Composite Biomarker Can Track Inflammation in Lupus Nephritis

A combination of three biomarkers may be useful for monitoring interstitial inflammation in patients with lupus nephritis, according to a report in Kidney International.

The researchers collected urine samples from 61 patients with lupus nephritis, at or around the time of renal biopsy. All patients met at least four American College of Rheumatology criteria for systemic lupus erythematosus, including immune complex glomerulonephritis. A renal pathologist graded interstitial inflammation and interstitial fibrosis in 64 biopsy specimens. Linear discriminant analysis was performed to evaluate various urinary biomarkers for inclusion in a “composite biomarker” of interstitial inflammation.

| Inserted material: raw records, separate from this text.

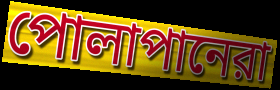
পোলাপানেরাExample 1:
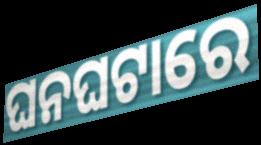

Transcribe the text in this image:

ଘନଘଟାରେ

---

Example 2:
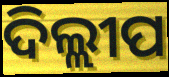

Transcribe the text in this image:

ଦିଲ୍ଲୀପ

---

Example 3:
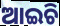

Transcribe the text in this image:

ଆଇଚି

The composite biomarker of tubulointerstitial inflammation consisted of monocyte chemotactic protein-1; hepcidin, which reflects lupus nephritis flares; and liver fatty acid–binding protein. Sensitivity was 100 percent, specificity 81 percent, positive predictive value 67 percent, and negative predictive value 100 percent. The composite biomarker had a misclassification rate of only 14 percent.

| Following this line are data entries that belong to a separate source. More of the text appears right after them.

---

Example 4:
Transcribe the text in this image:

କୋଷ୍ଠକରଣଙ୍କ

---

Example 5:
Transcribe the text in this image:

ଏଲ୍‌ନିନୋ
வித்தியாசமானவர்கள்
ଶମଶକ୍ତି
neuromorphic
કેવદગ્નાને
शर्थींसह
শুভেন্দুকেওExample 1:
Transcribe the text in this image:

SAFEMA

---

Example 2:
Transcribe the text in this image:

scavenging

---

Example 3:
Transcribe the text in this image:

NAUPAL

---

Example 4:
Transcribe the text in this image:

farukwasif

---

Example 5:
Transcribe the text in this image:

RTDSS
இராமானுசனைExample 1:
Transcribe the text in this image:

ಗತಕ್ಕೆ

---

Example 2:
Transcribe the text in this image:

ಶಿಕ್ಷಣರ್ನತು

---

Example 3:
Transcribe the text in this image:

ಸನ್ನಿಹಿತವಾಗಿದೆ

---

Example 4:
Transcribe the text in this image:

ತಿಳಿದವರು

Renal biopsy is typically performed at diagnosis of lupus nephritis but not for subsequent disease flares. An accurate, noninvasive indicator of kidney injury—particularly interstitial inflammation—would be helpful in planning and monitoring medical treatment.

The new composite biomarker shows promise for use in monitoring tubulointerstitial inflammation in lupus nephritis. Although further validation is needed, the authors believe that the biomarker could provide useful information about the renal interstitium in other kidney diseases as well [Zhang X, et al. A composite urine biomarker reflects interstitial inflammation in lupus nephritis biopsies. Kidney Int 2012; 81:401–406].